Tuesday, July 25, 2017

World Bank Group releases policies for shared prosperity

The World Bank Group has gone public with policy notes for Myanmar that it said may be able to help the country move toward more inclusive prosperity.

World Bank Group representatives yesterday presented findings from the organisation’s report, “All Aboard: Shared Prosperity in Myanmar”, following talks with government officials from both the old and new guard.

The policy notes cover a wide range of issues facing Myanmar – narrowing the gap in access to basic services, reducing rural poverty and raising agriculture productivity, promoting a competitive business environment, enhancing financial inclusion, expanding access to energy, and strengthening public sector governance – diving into what progress has been made and what more can be done.

When the policy notes were still being finalised in December, the World Bank Group met with members of both the National League for Democracy – including vice chair U Tin Oo – and the incumbent administration. Axel van Trotsenburg, World Bank vice president for East Asia and Pacific, handed the notes to major Myanmar political players on February 22, including NLD leader Daw Aung San Suu Kyi. Both Minister for Finance U Win Shein and Pyithu Hluttaw Speaker U Win Myint also received copies that day.

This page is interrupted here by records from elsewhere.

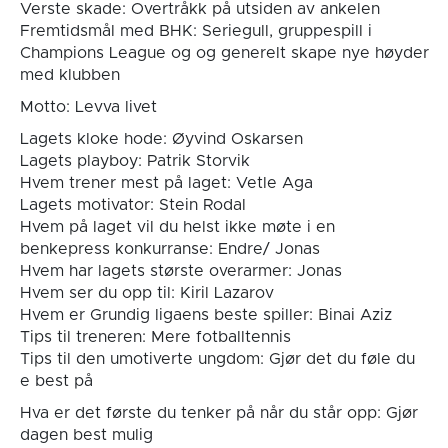
Verste skade: Overtråkk på utsiden av ankelen
Fremtidsmål med BHK: Seriegull, gruppespill i
Champions League og og generelt skape nye høyder
med klubben
Motto: Levva livet
Lagets kloke hode: Øyvind Oskarsen
Lagets playboy: Patrik Storvik
Hvem trener mest på laget: Vetle Aga
Lagets motivator: Stein Rodal
Hvem på laget vil du helst ikke møte i en
benkepress konkurranse: Endre/ Jonas
Hvem har lagets største overarmer: Jonas
Hvem ser du opp til: Kiril Lazarov
Hvem er Grundig ligaens beste spiller: Binai Aziz
Tips til treneren: Mere fotballtennis
Tips til den umotiverte ungdom: Gjør det du føle du
e best på
Hva er det første du tenker på når du står opp: Gjør
dagen best mulig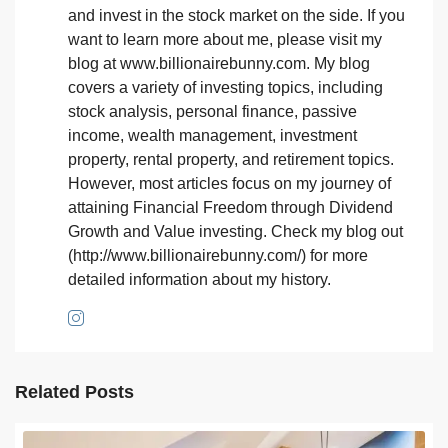
and invest in the stock market on the side. If you
want to learn more about me, please visit my
blog at www.billionairebunny.com. My blog
covers a variety of investing topics, including
stock analysis, personal finance, passive
income, wealth management, investment
property, rental property, and retirement topics.
However, most articles focus on my journey of
attaining Financial Freedom through Dividend
Growth and Value investing. Check my blog out
(http://www.billionairebunny.com/) for more
detailed information about my history.
Related Posts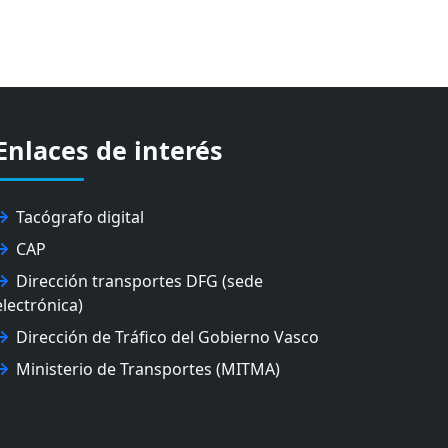
Enlaces de interés
Tacógrafo digital
CAP
Dirección transportes DFG (sede
electrónica)
Dirección de Tráfico del Gobierno Vasco
Ministerio de Transportes (MITMA)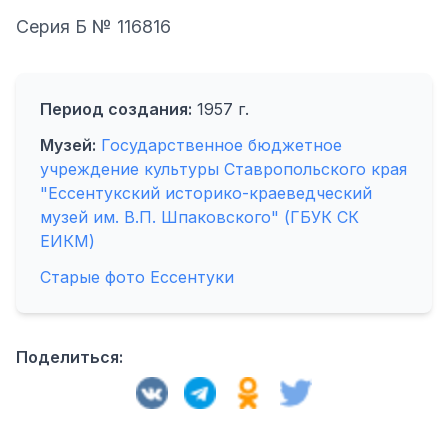
Серия Б № 116816
Период создания:
1957 г.
Музей:
Государственное бюджетное
учреждение культуры Ставропольского края
"Ессентукский историко-краеведческий
музей им. В.П. Шпаковского" (ГБУК СК
ЕИКМ)
Старые фото Ессентуки
Поделиться: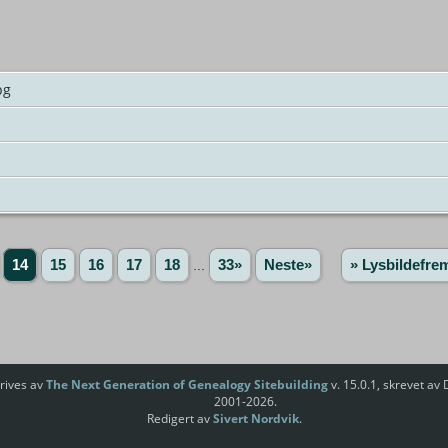
pg
14
15
16
17
18
...
33»
Neste»
» Lysbildefre
rives av
The Next Generation of Genealogy Sitebuilding
v. 15.0.1, skrevet av
2001-2026.
Redigert av
Sivert Nordvik
.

The World Bank’s Myanmar country manager Abdoulaye Seck said the organisation thought it important after the country’s election to drive “a dialogue on what policies should be adopted to deliver benefits for its people”. He said in a statement that the country can, like its neighbours, chart a course that brings inclusive growth. However, significant roadblocks remain.

“The country faces a long road ahead in addressing continued challenges to close disparities across Myanmar’s geography, ethnic communities and income groups,” he said.

Though challenges can be steep, the World Bank Group said in a press release that Myanmar’s economy has the potential to grow at around 8 percent per year in real terms for the next five years – and that the right decisions can ensure better pay and more jobs. “It is about making sure that when the rising tide [comes], it lifts all boats – basically, we all benefit from growth,” said Mr Seck.